By the time I had picked berries for a week, I was done.  I mean, the berry picking had to go on, but I'm sorry to say there was quite a bit of complaining in the middle of it.  We started early in the morning to beat the heat, while the plants were still heavy with dew. Soon the skirt of my dress would be soaked as I scooted along the rows, picking those juicy red berries which I would be so thankful for later on in the winter, but which now seemed to stretch into an endless chain of monotony.

These days I gather my berries from the country market close to our house. I'm grateful for the hands who get up early in the morning to pick these beautiful gems, because I know the work that goes into each box.

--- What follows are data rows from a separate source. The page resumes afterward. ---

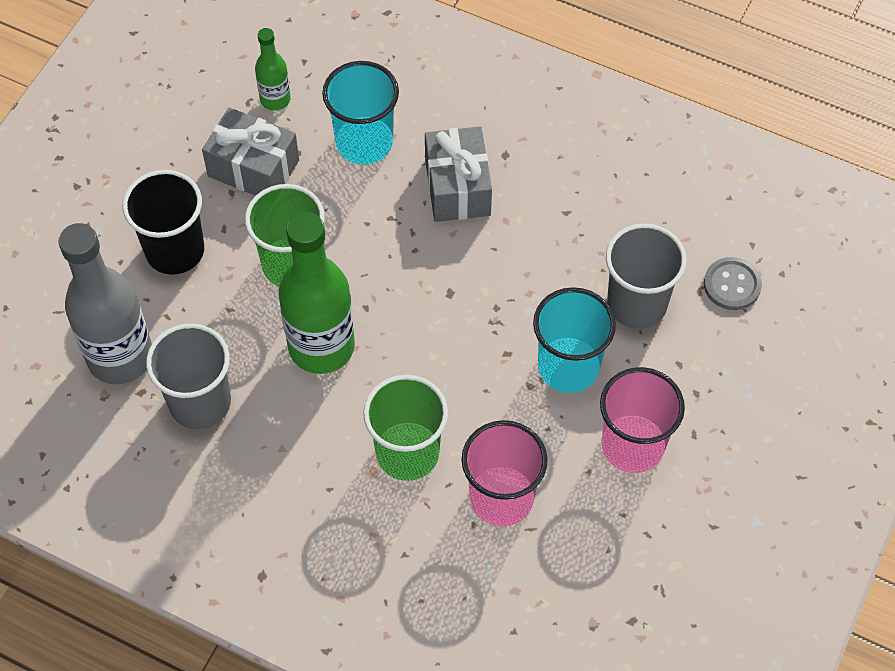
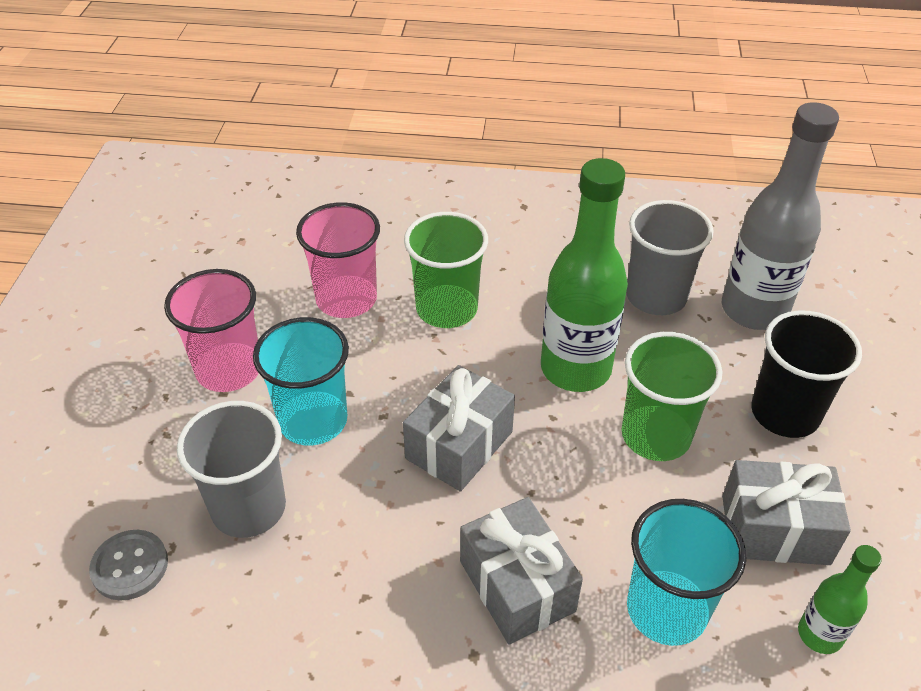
camera: 160 degrees right, 15 degrees down
none -> grey gift [403,365,515,492]

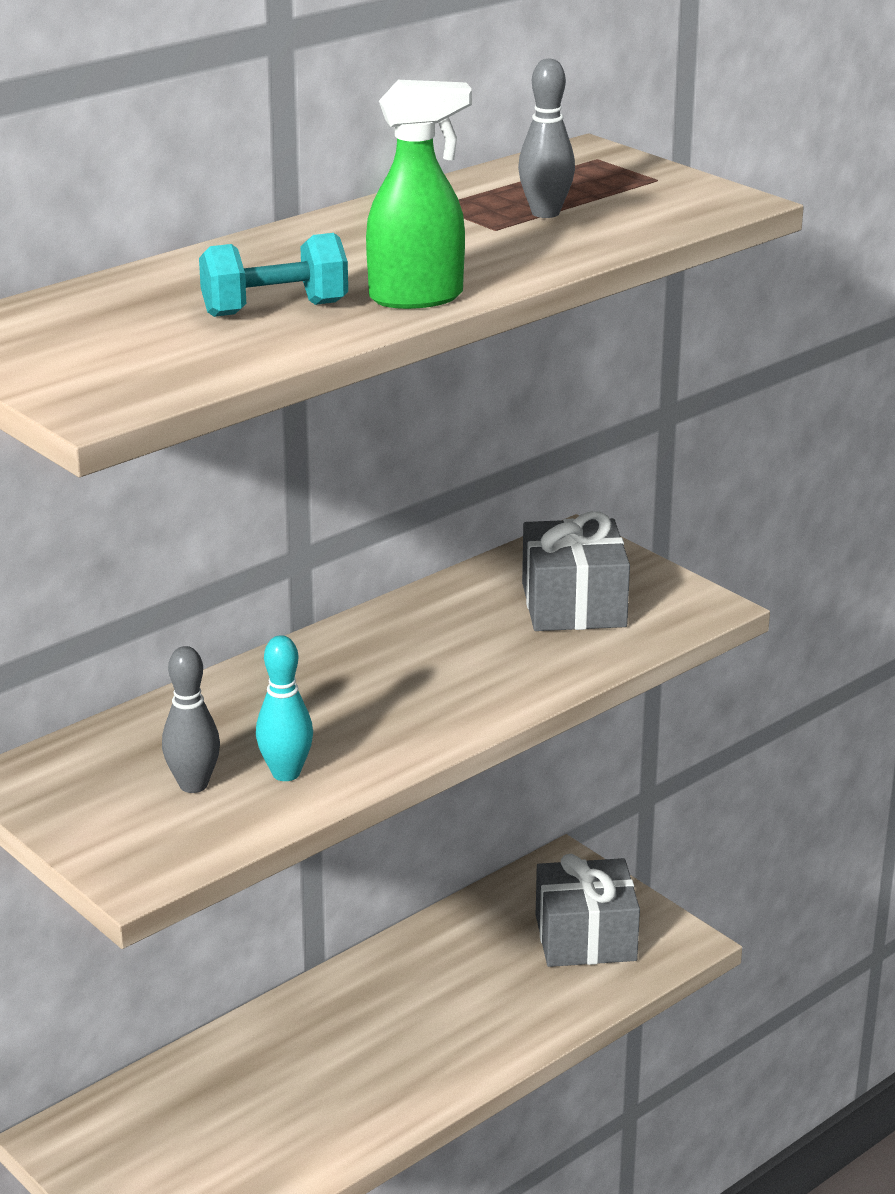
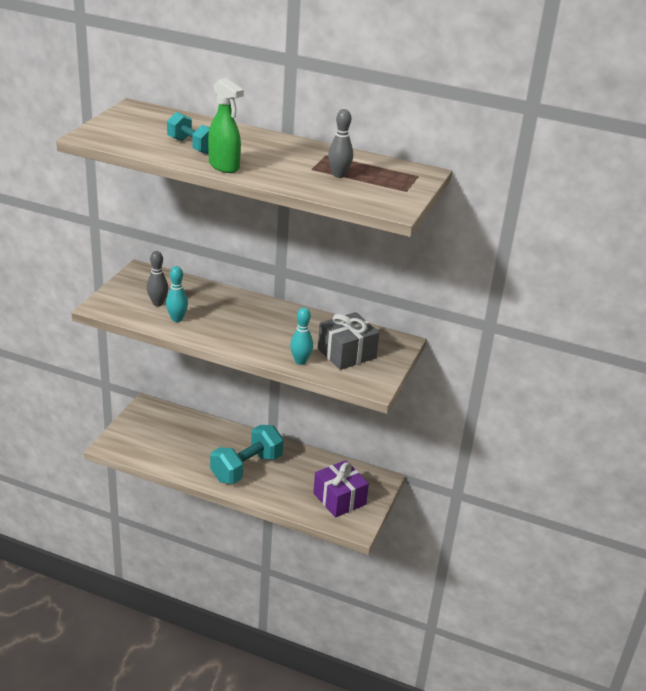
camera: 60 degrees right, 5 degrees up
grey gift [536,854,640,967] -> purple gift [313,460,369,518]
none -> turquoise dumbbell [210,425,284,484]
none -> turquoise bowling pin [290,307,313,365]

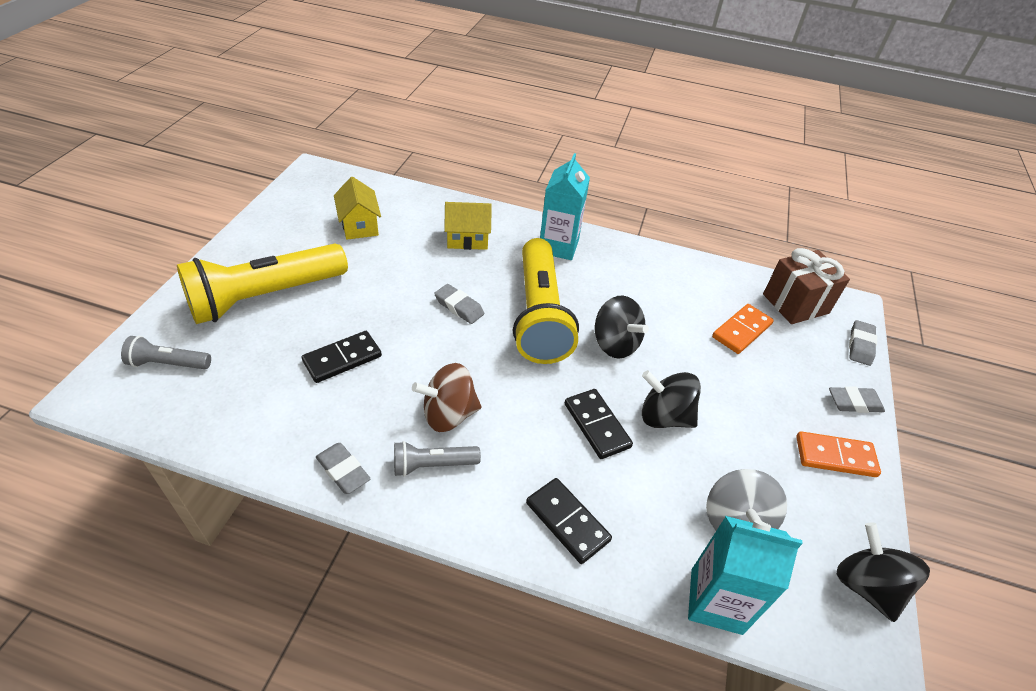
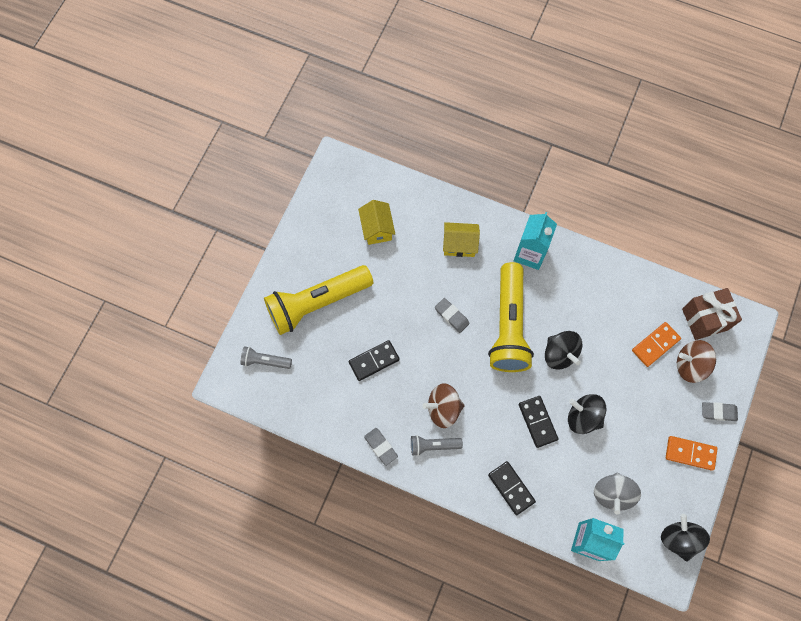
camera: 10 degrees right, 25 degrees up
grey eraser [849,320,877,366] -> none
none -> brown spinning top [677,340,716,383]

Here's the recipe for a fabulous strawberry pie that will be sure to please the guests at your table.


Fresh Strawberry Pie

Recipe by Epicurious

Ingredients

1 9-inch pie crust ( recipe here or you can make a cookie crust, recipe below)
2 pounds fresh strawberries, hulled
¾ cup white sugar
1/3 cup fresh lemon juice
1 envelope unflavored gelatin
Whipped Cream, for garnish

Process:

Select 20 large strawberries similar in size and set aside. Dice remaining berries and toss with sugar and lemon juice. Let stand, stirring occasionally, 30 minutes. Drain berries in a sieve set into a large glass measuring cup. Add enough water to measure 2 cups. Transfer liquid to a medium saucepan and reserve berries.

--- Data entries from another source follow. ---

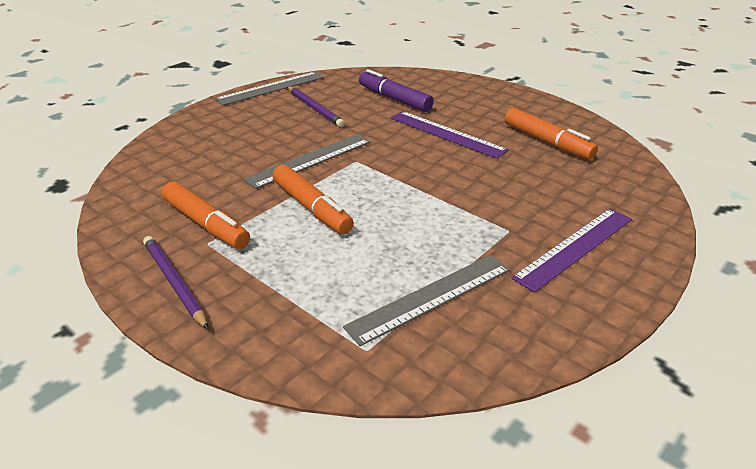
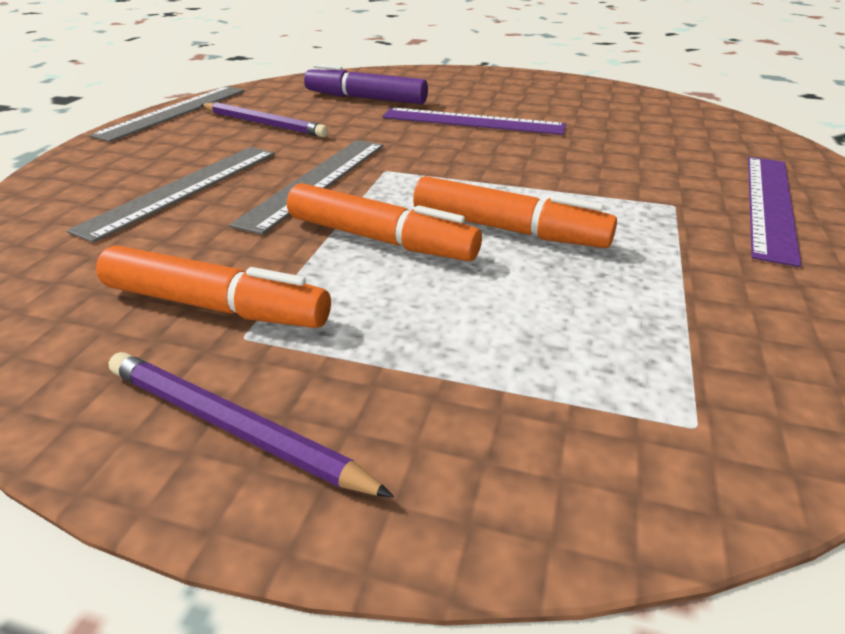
camera: 25 degrees left, 0 degrees up
grey ruler [343,255,510,346] -> grey ruler moved to [67,147,275,243]
orange marker [505,108,598,160] -> orange marker moved to [413,176,617,248]

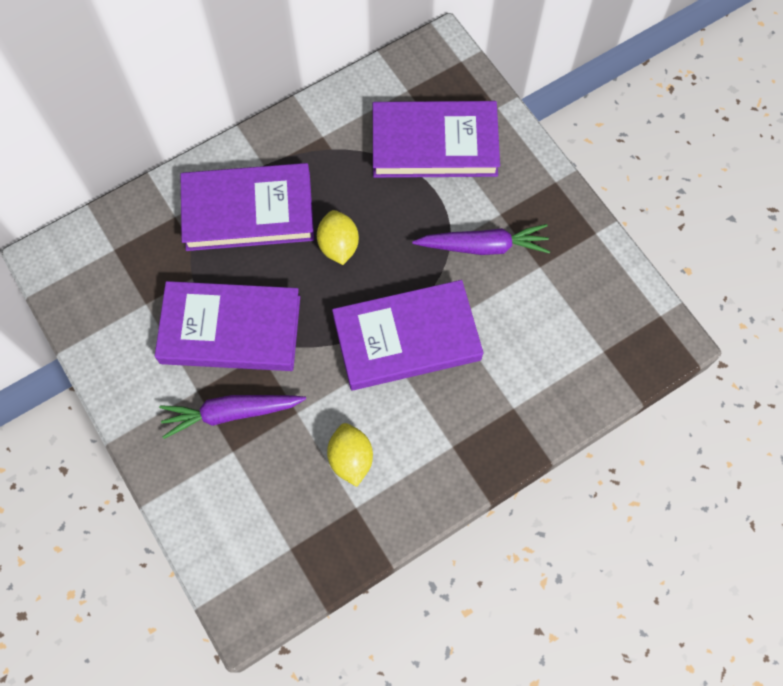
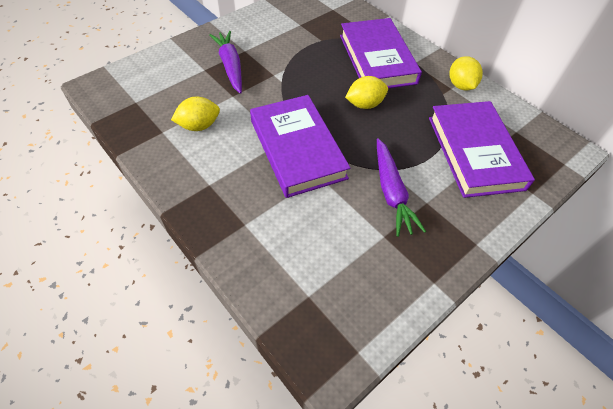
camera: 80 degrees right, 15 degrees down
purple book [155,281,300,371] -> none
none -> yellow lemon [450,56,483,90]

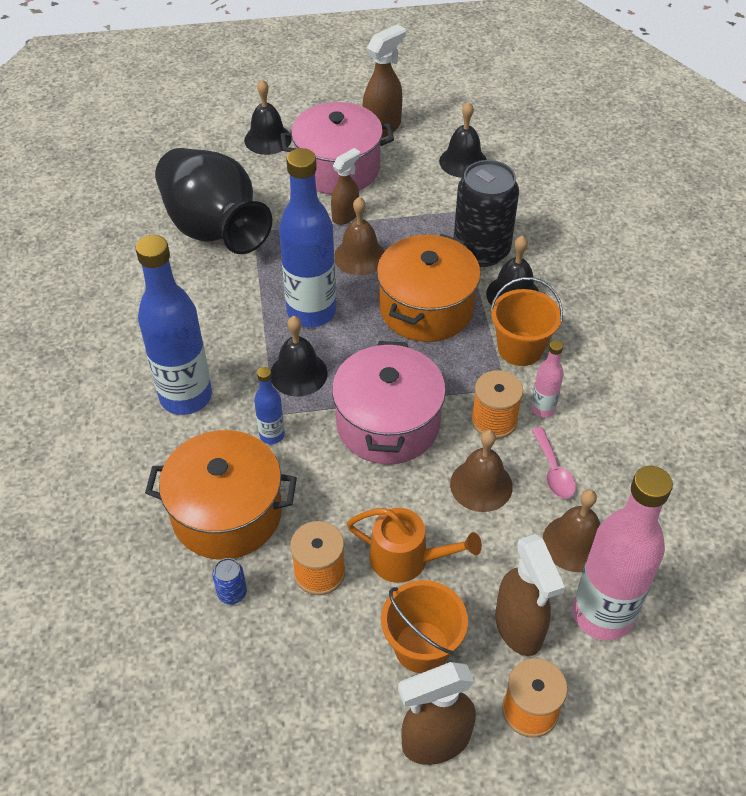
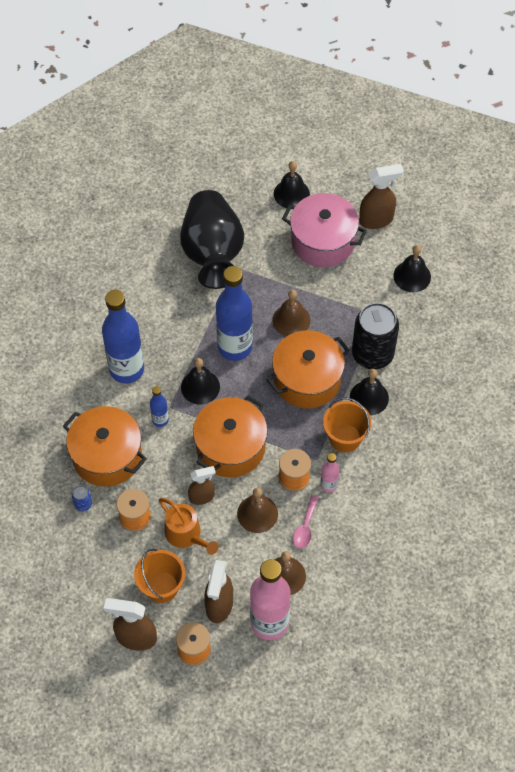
camera: 30 degrees right, 10 degrees up
brown spray bottle [331,148,360,225] -> brown spray bottle moved to [188,466,216,505]
pink pot [332,341,446,464] -> orange pot [193,395,268,478]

Sprinkle gelatin over strawberry liquid and let soften 1 minute. Bring to a bare simmer, stirring until gelatin has dissolved. Add diced berries, then transfer to a metal bowl set into an ice bath and stir frequently until mixture begins to mound, 30 minutes or so.

Spoon ½ of filling into pie crust and arrange reserved whole berries, stem ends down, on filling. Spoon remaining filling over and between berries. Chill pie until filling is set, at least 4 hours.

Cookie Crust

1 5-ounce package shortbread cookies
2 tablespoons white sugar
2 tablespoons cold, unsalted butter, cut into pieces

Preheat oven to 350 degrees F. with rack in middle. Pulse cookies in a food processor to fine crumbs, then pulse in sugar and butter until combined. Press crumb mixture evenly onto bottom and up side of a 9-inch pie plate. Bake until golden, about 15 minutes. Transfer to a rack to cool.

Cook’s notes: 

Pie crust can be made 2 days ahead and kept covered at room temperature.
Filled pie can be chilled, loosely covered, up to 1 day.


Naomi’s note:  It took my filling longer to set up in the ice water bath – about 30 – 45 minutes. But it turned out beautifully.